### RECORD EXCERPTS
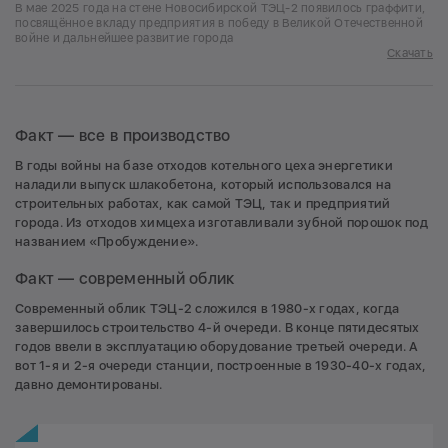
В мае 2025 года на стене Новосибирской ТЭЦ-2 появилось граффити,
посвящённое вкладу предприятия в победу в Великой Отечественной
войне и дальнейшее развитие города
Скачать
Факт — все в производство
В годы войны на базе отходов котельного цеха энергетики
наладили выпуск шлакобетона, который использовался на
строительных работах, как самой ТЭЦ, так и предприятий
города. Из отходов химцеха изготавливали зубной порошок под
названием «Пробуждение».
Факт — современный облик
Современный облик ТЭЦ-2 сложился в 1980-х годах, когда
завершилось строительство 4-й очереди. В конце пятидесятых
годов ввели в эксплуатацию оборудование третьей очереди. А
вот 1-я и 2-я очереди станции, построенные в 1930-40-х годах,
давно демонтированы.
######
WHAT IS NEEDED
Rewrite the text of the entries above as a numbered list, one line per item, with blank lines omitted. Leave the pictures out of your answer.

RESPONSE
1. В мае 2025 года на стене Новосибирской ТЭЦ-2 появилось граффити,
2. посвящённое вкладу предприятия в победу в Великой Отечественной
3. войне и дальнейшее развитие города
4. Скачать
5. Факт — все в производство
6. В годы войны на базе отходов котельного цеха энергетики
7. наладили выпуск шлакобетона, который использовался на
8. строительных работах, как самой ТЭЦ, так и предприятий
9. города. Из отходов химцеха изготавливали зубной порошок под
10. названием «Пробуждение».
11. Факт — современный облик
12. Современный облик ТЭЦ-2 сложился в 1980-х годах, когда
13. завершилось строительство 4-й очереди. В конце пятидесятых
14. годов ввели в эксплуатацию оборудование третьей очереди. А
15. вот 1-я и 2-я очереди станции, построенные в 1930-40-х годах,
16. давно демонтированы.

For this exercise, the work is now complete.